# Red



## Mel_Robertson (Feb 23, 2016)

girl with red hair


----------



## Mel_Robertson (Feb 23, 2016)




----------



## bbbaldie (Feb 12, 2016)

Those are some weird eyes...and I know that's exactly what you were going for! ;-)


----------



## Mel_Robertson (Feb 23, 2016)

she's not finished yet lol they look strange because I haven't done any lashes


----------



## leighann (May 10, 2015)

Loving it so far :biggrin:


----------



## kpnuts (Apr 3, 2016)

It looks great, I'm sure it will be upto your usual standard which is exceptionally good.


----------



## Mel_Robertson (Feb 23, 2016)

thanks a lot you lot!! she looks better with lashes


----------



## leighann (May 10, 2015)

She's beautiful @meli :smile:


----------



## kpnuts (Apr 3, 2016)

She certainly does,


----------



## Mel_Robertson (Feb 23, 2016)

thanks everyone so kind :vs_love:
I'm so happy with my new PC it allows me to record painting =)


----------



## dickhutchings (Oct 6, 2015)

@meli, your work is so outstanding, I don't even know what to say anymore. This is another fine piece.


----------



## Mel_Robertson (Feb 23, 2016)

I can't wait to finish her dick and thanks so much!


----------



## leighann (May 10, 2015)

@meli you, and other graphic artists amaze me because not only do u have to have the art skills, but you must have the computer skills as well. 
It's been too many years since I did computer graphics, but I know how difficult it can be to master a program, without formal instruction. 

I think this piece is my fav so far :biggrin:


----------



## Mel_Robertson (Feb 23, 2016)

decided to tone down the hair... struggling to find the balance between focus and blur, leigh ann you should get back into it X


----------



## dickhutchings (Oct 6, 2015)

The hair is fantastic now! I wish she had better eyebrows but I'm sure this is the look you're going for.


----------



## Mel_Robertson (Feb 23, 2016)

I'm doing her eyebrows right now! then her mouth.... then she's complete


----------



## bbbaldie (Feb 12, 2016)

Those eyes turned out perfectly gorgeous, too!


----------



## Mel_Robertson (Feb 23, 2016)

Finished.


----------



## Susan Mulno (Apr 13, 2015)

Amazing as always! :vs_cool::vs_clap:


----------

Dataset extract
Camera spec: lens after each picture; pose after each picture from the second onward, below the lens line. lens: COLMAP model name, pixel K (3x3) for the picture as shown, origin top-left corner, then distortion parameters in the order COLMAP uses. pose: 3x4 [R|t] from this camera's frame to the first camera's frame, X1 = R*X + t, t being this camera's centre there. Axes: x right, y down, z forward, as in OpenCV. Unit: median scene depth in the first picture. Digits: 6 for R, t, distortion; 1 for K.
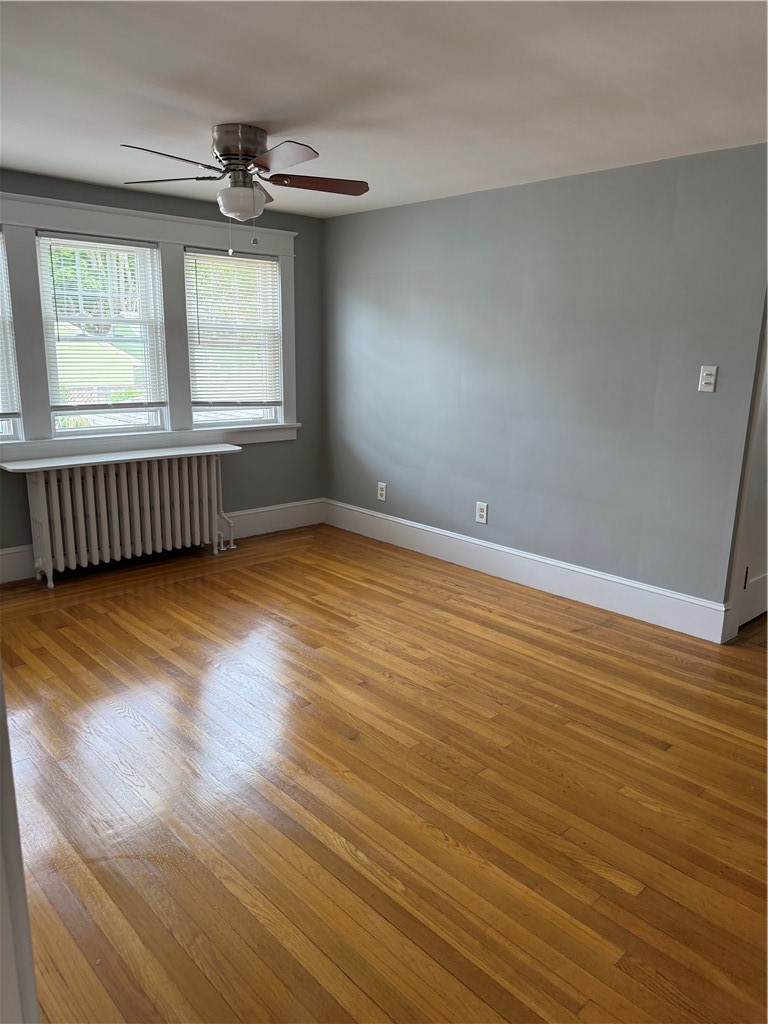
lens RADIAL K [[720.3, 0, 384.0], [0, 720.3, 512.0], [0, 0, 1]] dist [0.105550, -0.110842]
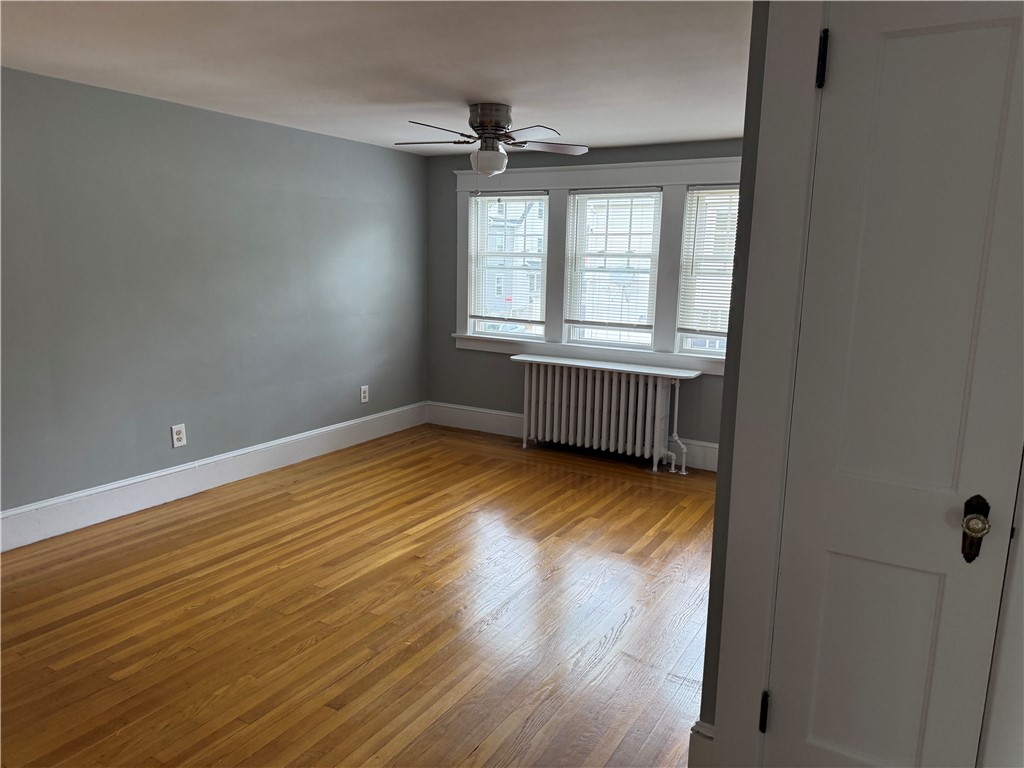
lens RADIAL K [[717.8, 0, 522.7], [0, 717.8, 383.1], [0, 0, 1]] dist [0.101230, -0.164879]
pose [[0.293606, 0.154283, -0.943394, 1.057536], [-0.238115, 0.967586, 0.084133, -0.167942], [0.925795, 0.199934, 0.320827, 0.724266]]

Task directions
Reproduce verbatim the portion of the forum thread above that starts with "thanks everyone so" and runs through "another fine piece.".

Solution to the exercise
thanks everyone so kind :vs_love:
I'm so happy with my new PC it allows me to record painting =)


----------



## dickhutchings (Oct 6, 2015)

@meli, your work is so outstanding, I don't even know what to say anymore. This is another fine piece.